Balancing Treatment and Work-in-Progress 

I never want to do what people do with power point all the time, which is that they have this visual aid and all they do with it is put a bunch of the same words that you’re saying onto the screen and call it a presentation.  I always want to think about the dynamic relationship between the work-in-progress and the treatment. I try to balance that out so you’re not feeling like the work-in-progress is just some kind of visualization of what you read, except to the extent that it proves how what you just read is going to translate to the screen.  I really think of the treatment as my rendering dramatically and substantively, in terms of characters and of story. And the work-in-progress is the proof that we can tell it in this medium, which is film.

Lessons Learned as a Panelist 

I always felt from my own experience on panels, that the work-in-progress has the potential to sway the panel more than anything that’s written. At a certain point, everybody’s film proposal starts to sound the same. But the most substantive thing in the proposal is your work-in-progress. I can remember at least two of the projects on the panel that I was on: one where the work-in-progress completely persuaded the panel not to fund it and the other where the work-in-progress got us to fund it. The first was high on the list and ended up not getting anything and the other was not even in the mix based on the writing. The work-in-progress pushed the project toward the top. Another thing I knew about being on panels is that there’s a tendency that if it feels unfinished then it opens up discussion or doubt about the panel’s confidence level in the filmmaker and whether or not she can pull it off.

Even though I don’t like my temp music that much any more, I really remember that we spent a lot of time working with music and making the work-in-progress  feel more polished. I try to really visualize the people who are going to be reviewing this and as much as everybody wants to bring a fresh spirit to every single proposal they have to look at, I know what this process is like. At some point you’re calculating “I need to get 15 more proposals reviewed by the end of the day, otherwise I’m going to be really behind and the deadline is next Wednesday.” You know, we’re people and we have real deadlines and real pressures.
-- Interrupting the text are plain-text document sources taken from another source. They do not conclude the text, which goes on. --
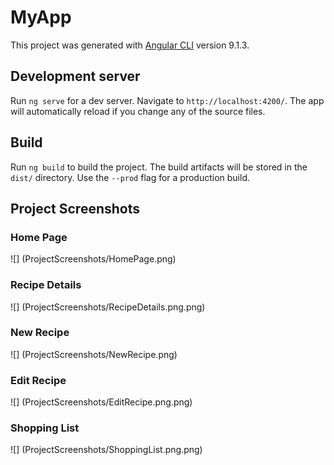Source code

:# MyApp

This project was generated with [Angular CLI](https://github.com/angular/angular-cli) version 9.1.3.

## Development server

Run `ng serve` for a dev server. Navigate to `http://localhost:4200/`. The app will automatically reload if you change any of the source files.

## Build

Run `ng build` to build the project. The build artifacts will be stored in the `dist/` directory. Use the `--prod` flag for a production build.

## Project Screenshots

### Home Page
![] (ProjectScreenshots/HomePage.png)

### Recipe Details
![] (ProjectScreenshots/RecipeDetails.png.png)

### New Recipe
![] (ProjectScreenshots/NewRecipe.png)

### Edit Recipe
![] (ProjectScreenshots/EditRecipe.png.png)

### Shopping List
![] (ProjectScreenshots/ShoppingList.png.png)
So I try to think about how when I was reviewing, I went from “show me” to “prove yourself.”  If you think about it in a concrete kind of way, then I think it motivates you to make sure you’re putting as much effort and thought into the work-in-progress that you would into the full film.

Advice

Take some risks. Especially now because the competition is so keen, the numbers have risen so much in terms of the number of applicants. It really is worth spending the resources and the time to make the work-in-progress really sing the song of your film, not just be a sketch. I must have spent $8,000 I didn’t have in order to complete mine but it is a risk/reward assessment that I made. And there’s not really a higher risk/reward ratio than ITVS, MacArthur, or Ford. There’s not many places that are going to afford you an opportunity to get six-figure support for your project. And to me it’s worth the risk/reward by having your star editor, in this case Leslie Simmer. It is going to make a big difference. Or giving yourself three extra weeks, which will also make the difference.  That’s just real world filmmaking. It’s about making choices when it comes to resources. A small number of projects get funded, so it’s still pretty chancy. 

The other thing is that now you have that really good piece to go around and use for seeking funding from other sources. So it was definitely an investment that paid off.